Imagine hurtling towards the moon in a small spacecraft. Five years prior to your journey, someone made a faulty design decision. And now, the only thing guaranteeing your safe passage home is your ingenuity and problem-solving skills.
Of course, not all design flaws are fatal. Yet, too often, app designers and developers unwittingly create bottlenecks that force users into workarounds to get their jobs done. That’s why good design is no longer optional.
Even if you design an attractive app that meets IT requirements, if it doesn't work for and delight users, the app won’t succeed.
User adoption is the true measure of a successful app. That said, your design and development phases must evolve around the people for whom you’re building the app. Though that approach seems obvious, it's easier said than done.
User adoption is the true measure of a successful app.
How do you know if your app design is flawed? In this post we’ll share three indicators.
1. People aren’t using your app.
When apps are poorly designed, poor adoption ensues.
In fact, when users default to email, spreadsheets, or long meetings instead of using your app, you know you’ve got a design problem.
When app adoption is poor, users typically only access a portion of the functions critical to their job. While doing the bare minimum, they’re missing out on features that would help them be more efficient. In fact, when the experience is poor, users may not even know some features exist because they simply can’t find them.
Another thing to listen for is user feedback. When people complain that it takes too long to view or enter information, or that they have to navigate to several different pages to find what they need, the experience is not streamlined enough.
The worst consequence of poor app design? Having to incentivize users with rewards and/or punishments to get them to use the system.
Ultimately, you aren’t able to trust the data in the system because users aren’t entering critical information consistently or accurately. And that defeats the purpose of building a new app in the first place.
2. It’s difficult to train users.
How long is it taking users to ramp up in order to use the system correctly? If the answer is weeks or months, you know you have a design problem.
If users need a cheat sheet to use the system, or if you’re receiving excessive support requests about how to use the app, that’s another indicator. And how many requests are you receiving for features that already exist?
Again, user feedback is key to understanding this issue. If you hear things like, “We’re always screwing this up,” or, “We can’t seem to ever remember to do this right,” or, “We keep making this mistake,” then the training burden is too heavy.
Maybe you’ve found yourself in this situation before, or you’ve got an app development project on the horizon. Let’s talk about how to avoid design problems in the future.
3. User productivity is low.
One of the primary goals of creating a new app is to make users’ lives easier.
But when an app is designed poorly, users spend so much time trying to figure out how to use it that their productivity suffers.
Put another way, when the system functionality doesn’t match the business processes, you introduce inefficiencies that slow users down.
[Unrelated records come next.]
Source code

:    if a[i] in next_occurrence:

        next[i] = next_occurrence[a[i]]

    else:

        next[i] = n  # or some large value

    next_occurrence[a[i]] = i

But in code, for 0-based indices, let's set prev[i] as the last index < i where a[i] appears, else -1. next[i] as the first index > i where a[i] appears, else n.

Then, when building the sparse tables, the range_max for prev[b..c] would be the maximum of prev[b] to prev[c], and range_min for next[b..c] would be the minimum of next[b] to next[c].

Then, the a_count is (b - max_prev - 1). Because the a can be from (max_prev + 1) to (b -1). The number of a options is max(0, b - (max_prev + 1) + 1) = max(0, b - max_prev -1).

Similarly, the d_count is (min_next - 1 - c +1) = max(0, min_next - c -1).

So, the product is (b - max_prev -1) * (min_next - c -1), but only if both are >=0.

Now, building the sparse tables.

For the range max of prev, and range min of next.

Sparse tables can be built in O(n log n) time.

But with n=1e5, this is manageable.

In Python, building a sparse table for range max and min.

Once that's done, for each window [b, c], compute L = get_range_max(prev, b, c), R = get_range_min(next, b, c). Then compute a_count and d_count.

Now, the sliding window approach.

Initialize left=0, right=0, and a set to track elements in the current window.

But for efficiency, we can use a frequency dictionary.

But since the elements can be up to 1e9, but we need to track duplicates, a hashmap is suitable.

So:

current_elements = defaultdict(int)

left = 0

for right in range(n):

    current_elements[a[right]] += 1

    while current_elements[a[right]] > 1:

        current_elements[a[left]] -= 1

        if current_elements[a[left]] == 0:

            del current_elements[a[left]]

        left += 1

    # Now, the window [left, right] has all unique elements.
Lower employee productivity also translates to higher operating expenses due to time wasted and increased training efforts.
Eventually, users will become so frustrated that they simply stop using your app. They may return to a slower, manual way of doing their work, or to using an inefficient legacy system you’re trying to replace.
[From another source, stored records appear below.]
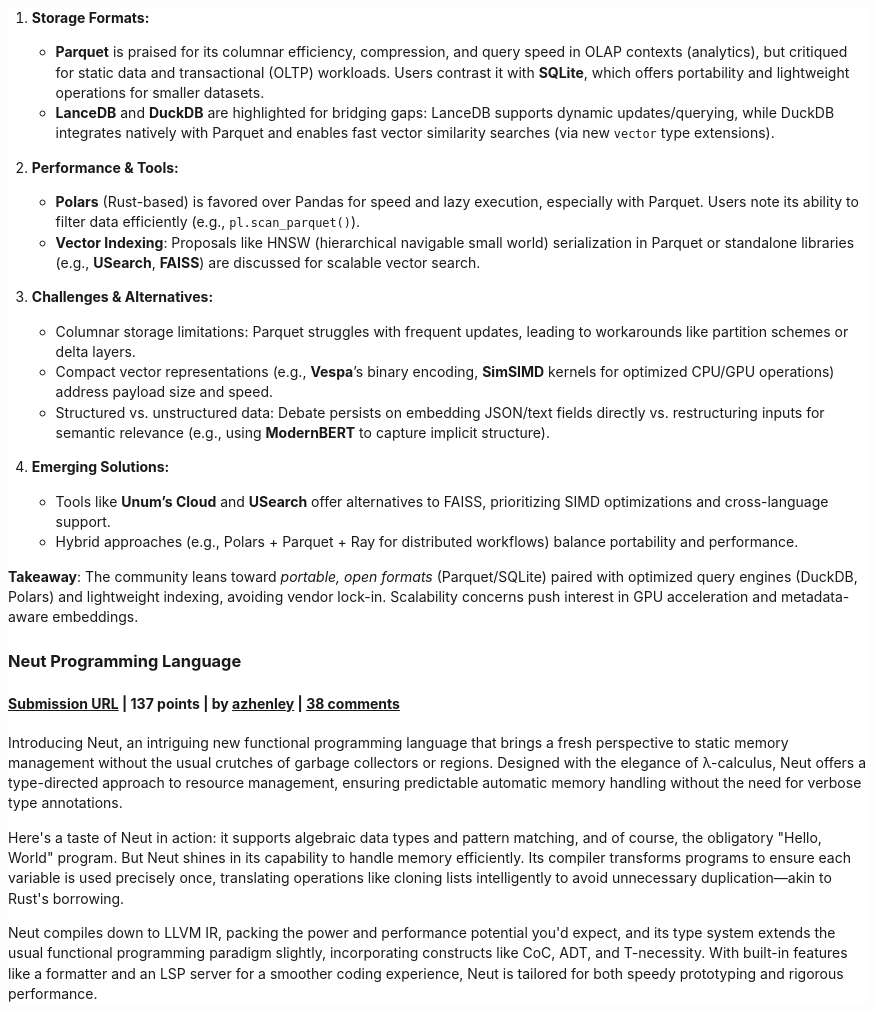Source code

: 1. **Storage Formats:**  
   - **Parquet** is praised for its columnar efficiency, compression, and query speed in OLAP contexts (analytics), but critiqued for static data and transactional (OLTP) workloads. Users contrast it with **SQLite**, which offers portability and lightweight operations for smaller datasets.  
   - **LanceDB** and **DuckDB** are highlighted for bridging gaps: LanceDB supports dynamic updates/querying, while DuckDB integrates natively with Parquet and enables fast vector similarity searches (via new `vector` type extensions).  

2. **Performance & Tools:**  
   - **Polars** (Rust-based) is favored over Pandas for speed and lazy execution, especially with Parquet. Users note its ability to filter data efficiently (e.g., `pl.scan_parquet()`).  
   - **Vector Indexing**: Proposals like HNSW (hierarchical navigable small world) serialization in Parquet or standalone libraries (e.g., **USearch**, **FAISS**) are discussed for scalable vector search.  

3. **Challenges & Alternatives:**  
   - Columnar storage limitations: Parquet struggles with frequent updates, leading to workarounds like partition schemes or delta layers.  
   - Compact vector representations (e.g., **Vespa**’s binary encoding, **SimSIMD** kernels for optimized CPU/GPU operations) address payload size and speed.  
   - Structured vs. unstructured data: Debate persists on embedding JSON/text fields directly vs. restructuring inputs for semantic relevance (e.g., using **ModernBERT** to capture implicit structure).  

4. **Emerging Solutions:**  
   - Tools like **Unum’s Cloud** and **USearch** offer alternatives to FAISS, prioritizing SIMD optimizations and cross-language support.  
   - Hybrid approaches (e.g., Polars + Parquet + Ray for distributed workflows) balance portability and performance.  

**Takeaway**: The community leans toward *portable, open formats* (Parquet/SQLite) paired with optimized query engines (DuckDB, Polars) and lightweight indexing, avoiding vendor lock-in. Scalability concerns push interest in GPU acceleration and metadata-aware embeddings.

### Neut Programming Language

#### [Submission URL](https://vekatze.github.io/neut/overview.html) | 137 points | by [azhenley](https://news.ycombinator.com/user?id=azhenley) | [38 comments](https://news.ycombinator.com/item?id=43154883)

Introducing Neut, an intriguing new functional programming language that brings a fresh perspective to static memory management without the usual crutches of garbage collectors or regions. Designed with the elegance of λ-calculus, Neut offers a type-directed approach to resource management, ensuring predictable automatic memory handling without the need for verbose type annotations.

Here's a taste of Neut in action: it supports algebraic data types and pattern matching, and of course, the obligatory "Hello, World" program. But Neut shines in its capability to handle memory efficiently. Its compiler transforms programs to ensure each variable is used precisely once, translating operations like cloning lists intelligently to avoid unnecessary duplication—akin to Rust's borrowing.

Neut compiles down to LLVM IR, packing the power and performance potential you'd expect, and its type system extends the usual functional programming paradigm slightly, incorporating constructs like CoC, ADT, and T-necessity. With built-in features like a formatter and an LSP server for a smoother coding experience, Neut is tailored for both speedy prototyping and rigorous performance.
The solution: Human-centered design
When you listen to users, managers, executives, and technology experts, you craft a solution that’s usable, desirable, viable, and feasible, resulting in adoption and high ROI.
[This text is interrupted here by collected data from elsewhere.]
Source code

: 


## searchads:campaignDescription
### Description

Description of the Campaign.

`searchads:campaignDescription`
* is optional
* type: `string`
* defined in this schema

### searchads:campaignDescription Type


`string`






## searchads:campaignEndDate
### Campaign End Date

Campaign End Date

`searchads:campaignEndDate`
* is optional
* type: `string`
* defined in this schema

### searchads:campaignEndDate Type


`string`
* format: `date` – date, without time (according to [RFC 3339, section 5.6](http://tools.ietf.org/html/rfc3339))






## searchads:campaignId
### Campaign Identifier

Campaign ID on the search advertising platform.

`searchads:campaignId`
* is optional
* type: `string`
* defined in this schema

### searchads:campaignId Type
How do you get there? By employing a human-centered design (HCD) methodology. HCD helps us understand business problems, user needs, and technical constraints in order to surface the most apparent solutions.
Then, testing those solutions with users and rapidly improving them based on their feedback helps you create apps and systems that actually solve user problems.

Principles: The goal of HCD is to pursue solutions to the highest impact problems in the cheapest, fastest way possible. When a cross-functional team has a shared understanding of a problem in all its complexity, you reveal solutions that minimize unintended negative consequences. End-user involvement throughout the process is critical to ensuring adoption.
Benefits: Using an HCD methodology affords clarity and alignment across team members and stakeholders. By testing assumptions, you avoid wasting time on money and ideas that won’t work, investing in the solution with the highest return. Plus, because you understand all the layers of a challenge, you can solve it without introducing new problems.
Outcomes: Aside from achieving the goal of getting users to adopt your app, you can increase revenue through higher customer conversion and increased satisfaction. You’ll also reduce operational expenses because employee productivity and job satisfaction increases. All these benefits provide you with the agility required to meet changing market drivers and demands.
Low-code tools enable human-centered design because they let you quickly prototype an app and provide it for the user to review. As the user offers feedback, you can continually iterate (again, quickly) until you get it right. In this way, low-code development lowers risk, saves time, and is more cost effective than traditional methods.